ASSIGNMENT => Set down, word for word, the part of the bracket post below starting with "What seems like" and going on through "Natalie said...".

GIVEN TEXT =>
Saturday, March 23, 2013

Bracketology, Scientist-style

For years Dave and I have enjoyed watching basketball during the NCAA tournament in March.  This started about 25 years ago, when Dave was in the hospital during March for several consecutive years for cancer surgery, and the games we a bit of distraction.  Since then we fill out brackets, and to greater or lesser extents watch and enjoy the games. 

A dear friend, a scientist at a prestigious institution out East, shared his office bracket rules with us, and it had me laughing-- it was athletic competition the PhD scientist way.  I just had to share a small section of their two-page scoring instructions:
"There will be bonus points for picking upsets...Upset bonus points will be awarded according to the following formula:
0.2 * (difference in seeds) for differences > 0
For example, a 14-seed beating a 3-seed in the first round would net you 0.2 * (14-3) = 2.2 upset bonus points...
To discourage random picking of upsets (gaming the system) points will be lost for each game picked incorrectly. ..Those who choose wisely can still probably game the system, but there will be a penalty if you choose poorly...."

What seems like a perverse math word problem to me is fun for these guys.  I guess it just goes to prove the old adage that variety is the spice of life.  Or maybe the one that says truth is stranger than fiction.  I'm not quite sure which...

1 comment:

Natalie said...

That is too funny!

We have never had cable, but we would always get sucked into March Madness during our annual visit to my grandparents house (that always fell in March). My grandfather would stay up (dozing off and on in his chair) until all hours of the night watching the games. Sadly he is no longer with us, but March Madness always reminds me of him.

PROVIDED INFORMATION =>
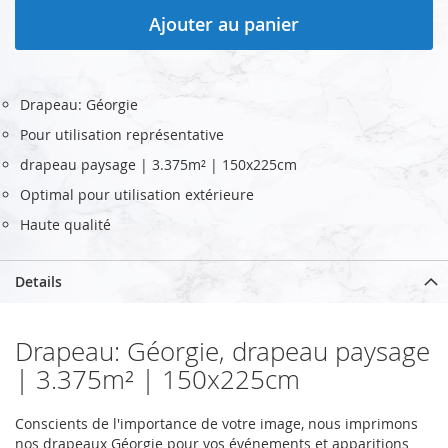
Ajouter au panier
Drapeau: Géorgie
Pour utilisation représentative
drapeau paysage | 3.375m² | 150x225cm
Optimal pour utilisation extérieure
Haute qualité
Details
Drapeau: Géorgie, drapeau paysage
| 3.375m² | 150x225cm
Conscients de l'importance de votre image, nous imprimons
nos drapeaux Géorgie pour vos événements et apparitions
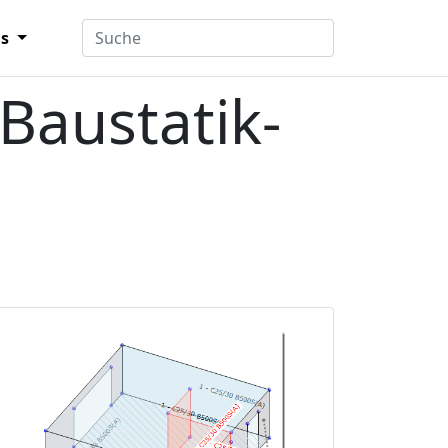
ns
Baustatik-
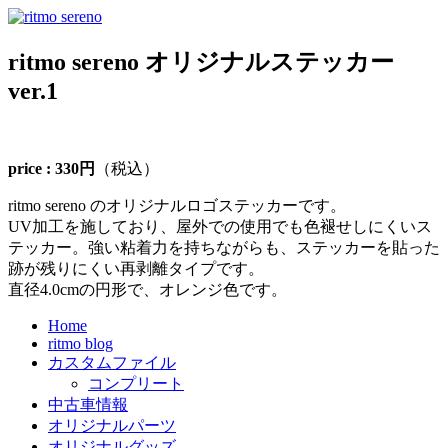
ritmo sereno オリジナルステッカー
ver.1
price : 330円
（税込）
ritmo sereno のオリジナルロゴステッカーです。
UV加工を施しており、屋外での使用でも色褪せしにくいス
テッカー。強い粘着力を持ちながらも、ステッカーを貼った
跡が残りにくい再剥離タイプです。
直径4.0cmの円形で、オレンジ色です。
Home
ritmo blog
カスタムファイル
コンプリート
中古車情報
オリジナルパーツ
オリジナルグッズ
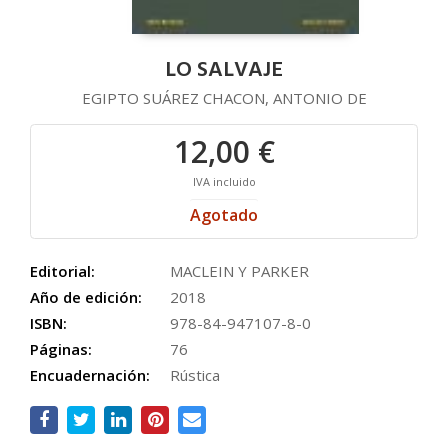
LO SALVAJE
EGIPTO SUÁREZ CHACON, ANTONIO DE
12,00 €
IVA incluido
Agotado
Editorial:
MACLEIN Y PARKER
Año de edición:
2018
ISBN:
978-84-947107-8-0
Páginas:
76
Encuadernación:
Rústica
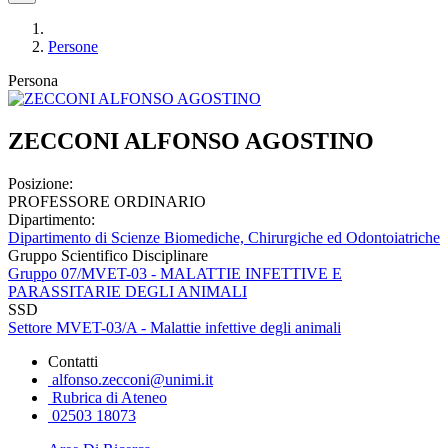
Persone
Persona
ZECCONI ALFONSO AGOSTINO
Posizione:
PROFESSORE ORDINARIO
Dipartimento:
Dipartimento di Scienze Biomediche, Chirurgiche ed Odontoiatriche
Gruppo Scientifico Disciplinare
Gruppo 07/MVET-03 - MALATTIE INFETTIVE E
PARASSITARIE DEGLI ANIMALI
SSD
Settore MVET-03/A - Malattie infettive degli animali
Contatti
alfonso.zecconi@unimi.it
Rubrica di Ateneo
02503 18073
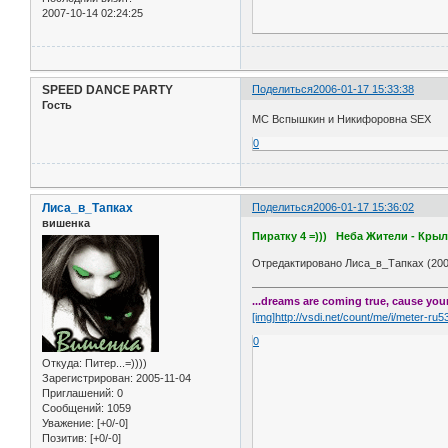
2007-10-14 02:24:25
SPEED DANCE PARTY
Поделиться
2006-01-17 15:33:38
Гость
МС Вспышкин и Никифоровна SEX
0
Лиса_в_Тапках
Поделиться
2006-01-17 15:36:02
вишенка
Пиратку 4 =))) Неба Жители - Крыл
Отредактировано Лиса_в_Тапках (2006
...dreams are coming true, cause your 
[img]http://vsdi.net/count/me/i/meter-ru
0
Откуда:
Питер...=))))
Зарегистрирован
: 2005-11-04
Приглашений:
0
Сообщений:
1059
Уважение:
[+0/-0]
Позитив:
[+0/-0]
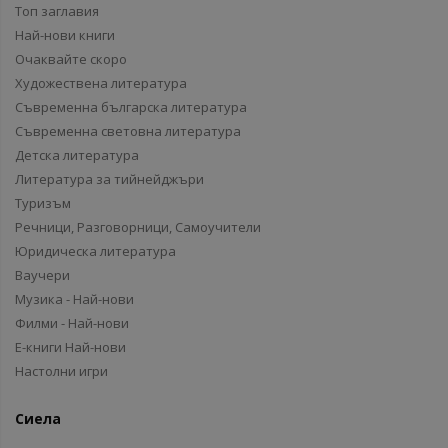
Топ заглавия
Най-нови книги
Очаквайте скоро
Художествена литература
Съвременна българска литература
Съвременна световна литература
Детска литература
Литература за тийнейджъри
Туризъм
Речници, Разговорници, Самоучители
Юридическа литература
Ваучери
Музика - Най-нови
Филми - Най-нови
Е-книги Най-нови
Настолни игри
Сиела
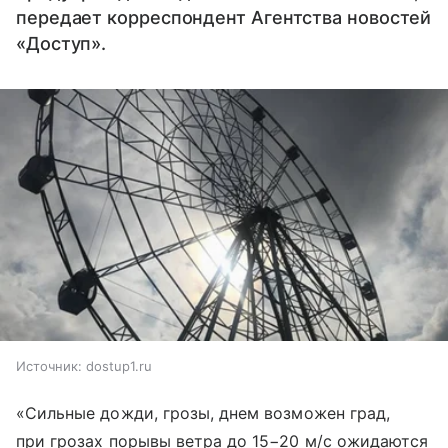
передает корреспондент Агентства новостей
«Доступ».
Источник:
dostup1.ru
«Сильные дожди, грозы, днем возможен град,
при грозах порывы ветра до 15−20 м/с ожидаются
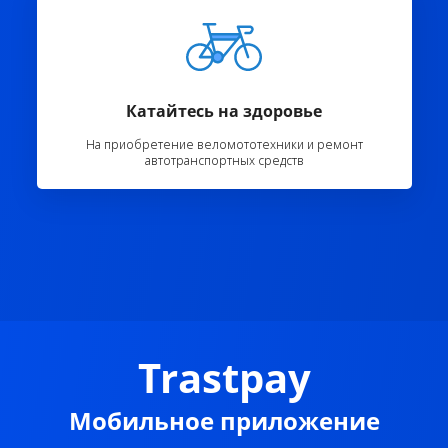
Катайтесь на здоровье
На приобретение веломототехники и ремонт
автотранспортных средств
Trastpay
Мобильное приложение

ANSWER TO THIS EXERCISE =>
What seems like a perverse math word problem to me is fun for these guys.  I guess it just goes to prove the old adage that variety is the spice of life.  Or maybe the one that says truth is stranger than fiction.  I'm not quite sure which...

1 comment:

Natalie said...